I’ve been wondering if I’m the only one. Do any of you find yourselves having a much more visceral reaction to the prospect of waking up to a red day simply because it’s red than you do to the prospect of forfeiting $5 or $10 or even $30?

Like, I look at these two screenshots:

The assaultive red and orange squares in the first one fill me with a sort of creeping existential panic, while the peaceful blues and greens in the second one makes me feel like I’ve got everything pretty well under control. One day (one day!) I’ll have my entire nine-goal grid filled with green, and I’ll be on top of the freaking world.

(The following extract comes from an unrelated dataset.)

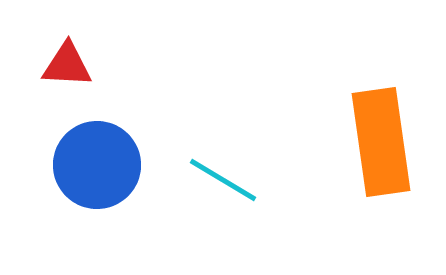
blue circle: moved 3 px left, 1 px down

This is the main reason why I have a hard-and-fast rule that I can never have any more or fewer than nine goals at a time. I find it pretty easy to justify losing $5 or even $10; I have a strong rationalization system, and my brain is all too good at chalking it up to “petty cash” and not thinking any more about it. (See also why I’m so vulnerable to exploitative in-app purchase games like Cookie Jam, but that’s another story…) $30 is definitely more motivating, and I’ve never yet lost $90, which is almost unthinkable to me (I’d be really, really, really mad at myself if I failed a $90 goal), but for goals that aren’t such high stakes, I’d rather keep wagering $5 or $10 at a time than let them go up to $30 and $90, teetering on the brink every day. That amount makes me really anxious and tempted to scrap the whole thing. But knowing that eating that doughnut will mean I’ll
have a red square in my grid all day… That’s seriously unpleasant enough that it’s kept me from doing it, many, many times.

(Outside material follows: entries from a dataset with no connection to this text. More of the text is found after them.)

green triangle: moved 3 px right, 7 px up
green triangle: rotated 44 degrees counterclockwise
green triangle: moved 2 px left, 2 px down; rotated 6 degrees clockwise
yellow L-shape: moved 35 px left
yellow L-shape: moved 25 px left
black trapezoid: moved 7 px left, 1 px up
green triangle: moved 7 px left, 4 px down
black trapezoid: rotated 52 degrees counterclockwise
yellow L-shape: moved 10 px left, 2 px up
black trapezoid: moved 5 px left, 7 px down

On the other hand, if I had the option to pay $5 or something to forfeit my goal immediately instead of at the end of the day and bounce instantly back to blue, I know for a fact I’d pay it. If there’s anyone else like me out there, it might be an additional source of revenue for Beeminder. On the other hand, it means taking the easy way out (paying the money instead of suffering through the day in the red), so maybe that’s inherently akratic.

What do you all think? Am I alone in this?

7 Likes

You’re certainly not alone.

I burned out on Beeminder last year because I kept oscillating between 1) losing small amounts of money frequently and 2) making my goals really easy out of fear of losing big bucks.

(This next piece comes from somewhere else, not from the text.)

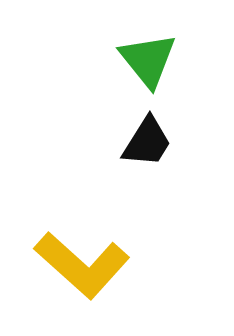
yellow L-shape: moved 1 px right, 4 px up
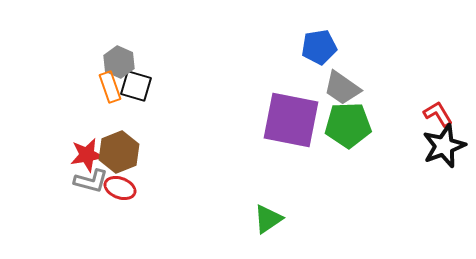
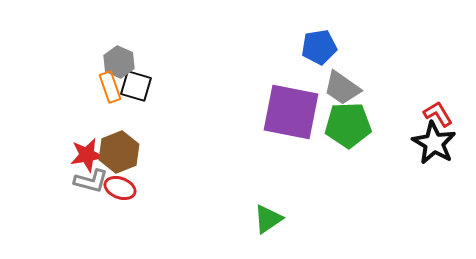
purple square: moved 8 px up
black star: moved 10 px left, 3 px up; rotated 21 degrees counterclockwise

I’ll try to craft a more thorough reply later, but I wanted to reply briefly now.

4 Likes

absolutely agree. i even made a goal to get as many goals into the blue as i can twice a week. orange is the new red.

i think i take eep days more seriously now that there aren’t 10 of them happening at once. before, i’d put in minimum effort to keep everything afloat (and then they’d all be red again tomorrow). now, if i have an eep day on my coursera goal, i’ll sit down with it for 45min and actually pay attention to the materials, because i’m not stressed about fixing 9 other eeps before bedtime.

of course, it may just be that i’ve finally got my current goals in a good place where i can actually handle them all without sinking :slight_smile:

5 Likes

I automated something along these lines a while ago - I had a beeminder goal about getting a certain amount of buffer on other beeminder goals. Any goal with < n days left at the end of the day counted for 1 point and I had a do less goal for total points.

I found this worked great until it didn’t. I think it was really dependent on how achievable my goals were - when they were relatively easy this was a good strategy but when they became harder it ended up exacerbating that.

3 Likes

Yes, and I’m such a sucker for this tactic that seeing little red dots on my Quora and Facebook phone icons almost compels me to go clear the new notifications. It’s like the old wives tale about bulls seeing red, but with humans, and instead of charging, it’s procrastinating.

3 Likes

I’ve turned off the icon badges on almost everything on my phone, or switched the count to be VIPs-only where that’s possible. It’s ridiculously enticing, a powerful focusing device that we should try to hijack for our own purposes.

PS: for iOS users, that’s mostly configurable in Settings under Notifications.